▶ [WORK ORDER]: Check every line below for the string "когда". Copy the ones that have it.

▶ [INPUT RECORDS]:
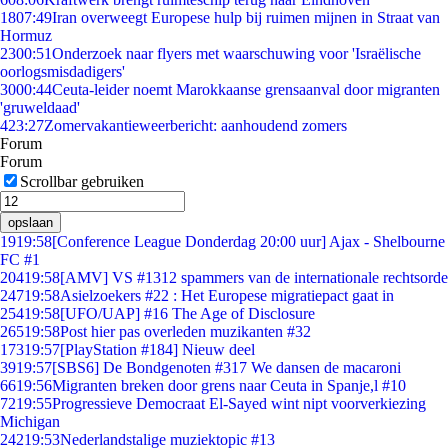
18
07:49
Iran overweegt Europese hulp bij ruimen mijnen in Straat van
Hormuz
23
00:51
Onderzoek naar flyers met waarschuwing voor 'Israëlische
oorlogsmisdadigers'
30
00:44
Ceuta-leider noemt Marokkaanse grensaanval door migranten
'gruweldaad'
4
23:27
Zomervakantieweerbericht: aanhoudend zomers
Forum
Forum
Scrollbar gebruiken
opslaan
19
19:58
[Conference League Donderdag 20:00 uur] Ajax - Shelbourne
FC #1
204
19:58
[AMV] VS #1312 spammers van de internationale rechtsorde
247
19:58
Asielzoekers #22 : Het Europese migratiepact gaat in
254
19:58
[UFO/UAP] #16 The Age of Disclosure
265
19:58
Post hier pas overleden muzikanten #32
173
19:57
[PlayStation #184] Nieuw deel
39
19:57
[SBS6] De Bondgenoten #317 We dansen de macaroni
66
19:56
Migranten breken door grens naar Ceuta in Spanje,l #10
72
19:55
Progressieve Democraat El-Sayed wint nipt voorverkiezing
Michigan
242
19:53
Nederlandstalige muziektopic #13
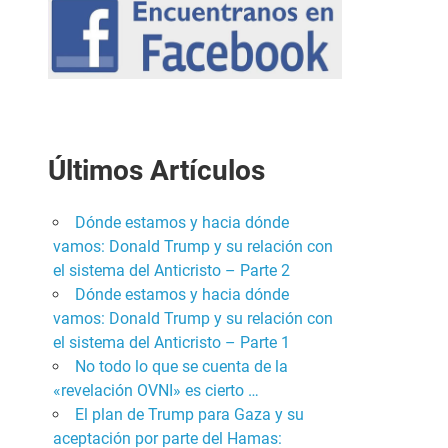
Últimos Artículos
Dónde estamos y hacia dónde
vamos: Donald Trump y su relación con
el sistema del Anticristo – Parte 2
Dónde estamos y hacia dónde
vamos: Donald Trump y su relación con
el sistema del Anticristo – Parte 1
No todo lo que se cuenta de la
«revelación OVNI» es cierto …
El plan de Trump para Gaza y su
aceptación por parte del Hamas:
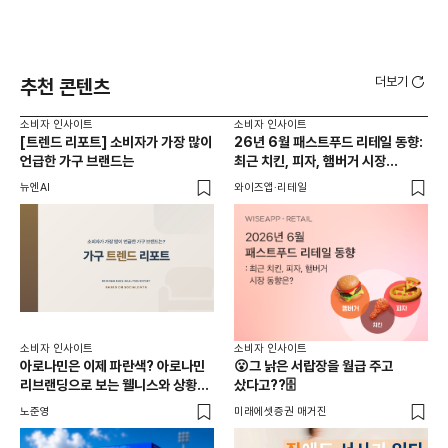
더보기
추천 콘텐츠
소비자 인사이트
소비자 인사이트
소비
[트렌드 리포트] 소비자가 가장 많이
26년 6월 패스트푸드 리테일 동향:
옷 
언급한 가구 브랜드는
최근 치킨, 피자, 햄버거 시장
유
동향은?
사람
뉴엔AI
와이즈앱·리테일
썸트
소비
소비자 인사이트
소비자 인사이트
연
아로나민은 이제 파란색? 아로나민
😮그 낡은 서랍장을 월급 주고
연
리브랜딩으로 보는 웰니스와 상황
샀다고??🗄️
최적화 전략
노준
노준영
미래에셋증권 매거진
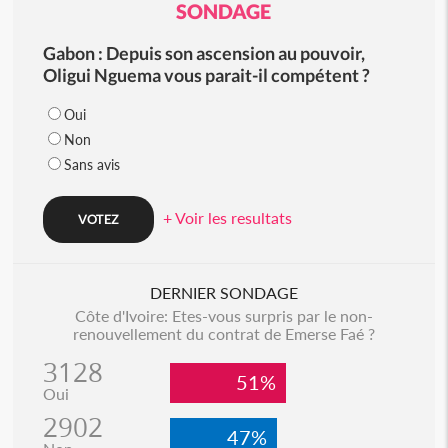
SONDAGE
Gabon : Depuis son ascension au pouvoir,
Oligui Nguema vous parait-il compétent ?
Oui
Non
Sans avis
+ Voir les resultats
DERNIER SONDAGE
Côte d'Ivoire: Etes-vous surpris par le non-
renouvellement du contrat de Emerse Faé ?
3128
51%
Oui
2902
47%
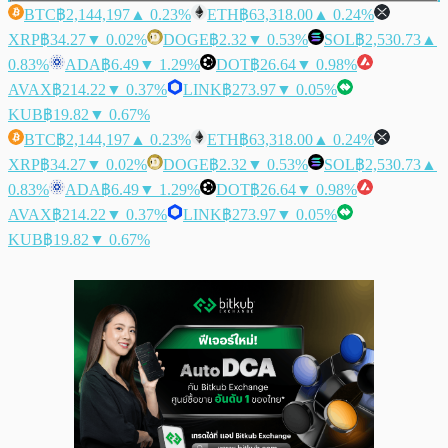
BTC
฿2,144,197
▲ 0.23%
ETH
฿63,318.00
▲ 0.24%
XRP
฿34.27
▼ 0.02%
DOGE
฿2.32
▼ 0.53%
SOL
฿2,530.73
▲
0.83%
ADA
฿6.49
▼ 1.29%
DOT
฿26.64
▼ 0.98%
AVAX
฿214.22
▼ 0.37%
LINK
฿273.97
▼ 0.05%
KUB
฿19.82
▼ 0.67%
BTC
฿2,144,197
▲ 0.23%
ETH
฿63,318.00
▲ 0.24%
XRP
฿34.27
▼ 0.02%
DOGE
฿2.32
▼ 0.53%
SOL
฿2,530.73
▲
0.83%
ADA
฿6.49
▼ 1.29%
DOT
฿26.64
▼ 0.98%
AVAX
฿214.22
▼ 0.37%
LINK
฿273.97
▼ 0.05%
KUB
฿19.82
▼ 0.67%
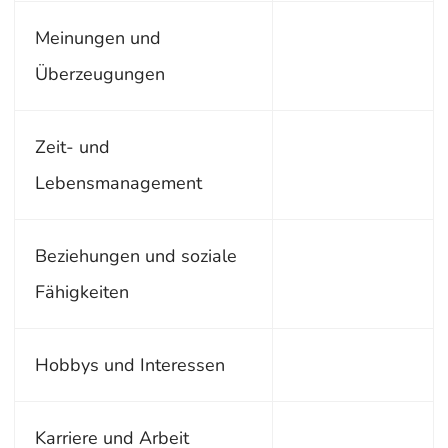
Meinungen und
Überzeugungen
Zeit- und
Lebensmanagement
Beziehungen und soziale
Fähigkeiten
Hobbys und Interessen
Karriere und Arbeit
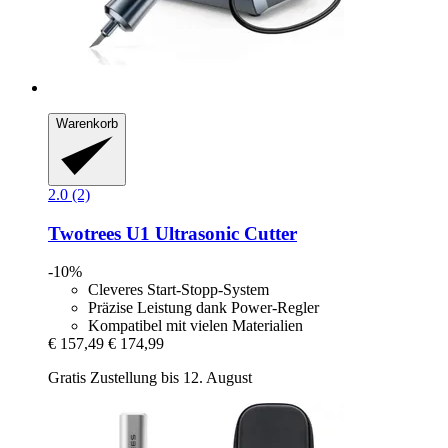
Warenkorb
2.0 (2)
Twotrees
U1 Ultrasonic Cutter
-10%
Cleveres Start-Stopp-System
Präzise Leistung dank Power-Regler
Kompatibel mit vielen Materialien
€ 157,49
€ 174,99
Gratis Zustellung bis 12. August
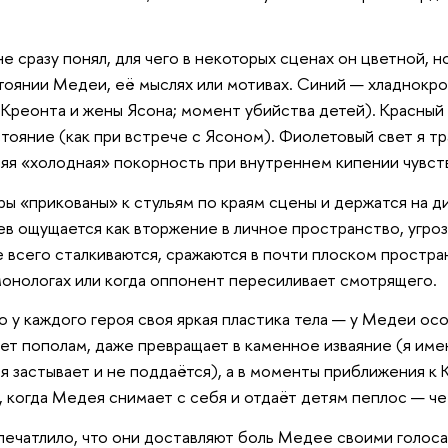
 не сразу понял, для чего в некоторых сценах он цветной,
тоянии Медеи, её мыслях или мотивах. Синий — хладнокр
 Креонта и жены Ясона; момент убийства детей). Красный 
тояние (как при встрече с Ясоном). Фиолетовый свет я т
яя «холодная» покорность при внутреннем кипении чувств
ры «прикованы» к стульям по краям сцены и держатся на д
в ощущается как вторжение в личное пространство, угроза
ще всего сталкиваются, сражаются в почти плоском простра
онологах или когда оппонент пересиливает смотрящего.
о у каждого героя своя яркая пластика тела — у Медеи осо
ет пополам, даже превращает в каменное изваяние (я имею
я застывает и не поддаётся), а в моменты приближения к
, когда Медея снимает с себя и отдаёт детям пеплос — ч
печатлило, что они доставляют боль Медее своими голосам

▶ [EXERCISE ANSWER]:
онологах или когда оппонент пересиливает смотрящего.
, когда Медея снимает с себя и отдаёт детям пеплос — ч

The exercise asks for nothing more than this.